SUPPLIED TEXT

Hetal elaborated on the factors that influenced her art, "By the time I was studying my masters, Painting was not limited. It has moved away from the surface. And when you move away from the surface you think of space, time and concepts."
Explaining her inclination for installations, she said that she has moved into abstraction and space and is very interested in doing multidisciplinary projects. Her understanding of painting is quite different. She did not want to limit herself to just painting. She also said she works with immediate expressions. She chiefly explained about one of her project 'Reason not-knot' at Geneva, Switzerland.
“It was a site-specific installation and I worked on a 300-year old attic. Attics hold a great importance in the history of Europe. Holocaust was a terrifying genocide at the time of world war ll. Many families used to hide in the attics of their homes for months,” she related. Hetal picks up concepts from things happening in around her.

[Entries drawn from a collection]
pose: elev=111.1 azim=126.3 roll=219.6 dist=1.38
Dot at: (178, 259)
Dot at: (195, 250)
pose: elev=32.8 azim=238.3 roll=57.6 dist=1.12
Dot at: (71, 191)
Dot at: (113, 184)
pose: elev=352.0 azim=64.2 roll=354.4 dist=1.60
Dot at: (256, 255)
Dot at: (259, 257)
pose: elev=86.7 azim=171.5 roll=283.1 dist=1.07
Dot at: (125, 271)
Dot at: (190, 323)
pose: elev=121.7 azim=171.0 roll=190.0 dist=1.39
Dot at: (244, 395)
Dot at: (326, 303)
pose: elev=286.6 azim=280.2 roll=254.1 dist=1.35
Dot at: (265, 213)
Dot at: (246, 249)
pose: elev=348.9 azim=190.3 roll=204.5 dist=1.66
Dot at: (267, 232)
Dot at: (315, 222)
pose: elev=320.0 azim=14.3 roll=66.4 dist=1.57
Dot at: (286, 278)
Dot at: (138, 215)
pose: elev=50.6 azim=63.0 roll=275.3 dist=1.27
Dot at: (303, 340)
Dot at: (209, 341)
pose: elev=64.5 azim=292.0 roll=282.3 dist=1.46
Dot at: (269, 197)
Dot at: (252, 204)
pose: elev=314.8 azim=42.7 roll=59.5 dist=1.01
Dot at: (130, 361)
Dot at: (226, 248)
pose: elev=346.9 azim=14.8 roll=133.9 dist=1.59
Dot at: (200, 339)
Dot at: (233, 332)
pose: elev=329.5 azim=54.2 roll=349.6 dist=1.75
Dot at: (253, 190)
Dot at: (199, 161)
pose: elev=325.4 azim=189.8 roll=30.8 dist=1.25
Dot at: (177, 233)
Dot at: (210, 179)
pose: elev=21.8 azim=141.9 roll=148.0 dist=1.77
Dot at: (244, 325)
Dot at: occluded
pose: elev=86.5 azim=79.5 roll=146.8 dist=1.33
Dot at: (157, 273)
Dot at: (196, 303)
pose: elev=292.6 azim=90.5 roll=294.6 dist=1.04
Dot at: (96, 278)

YOUR TASK
Extend the text about Hetal's art and installations, picking up after its final sentence. The entries were taken from a separate source and are unrelated to the text about Hetal's art.

ANSWER TO THIS TASK
Her projects develop around multiple works that simultaneously incorporate a variety of mediums like painting, site specific installation, sculptures, performance, video, various craft techniques that she is deeply involved to bring in to her visual practice and producing a body of work that surfaces from multiple layer of expression.
Tirumala’s works deal with his own visual experiences happening around him.
The everyday lives of people, indulged in various activities, as, a lane of school children in uniform, a queue in a temples, the traditional painting on the threshold of a door, to the scenes of children's play with his unique and simple style of painting. The Telangana artist who also studied at college of fine arts, Jnafau, spoke about how his work is mainly visuals from his own life. It is like a timeline of his life, he said; his work and style are greatly influenced by changes in his life and his situation.
He also made many paintings, which are visuals from his train journeys. Some of his major works are 'Me and Myself' that is like an introduction to his life, 'Amma', 'The Journey', ‘The Gift Box', 'Can We Stop It', 'The playground', 'Switch', 'Door of New Year' and the Hope series. His depiction of the visuals in a painting is quite direct and evidently his works are like the pages of a diary.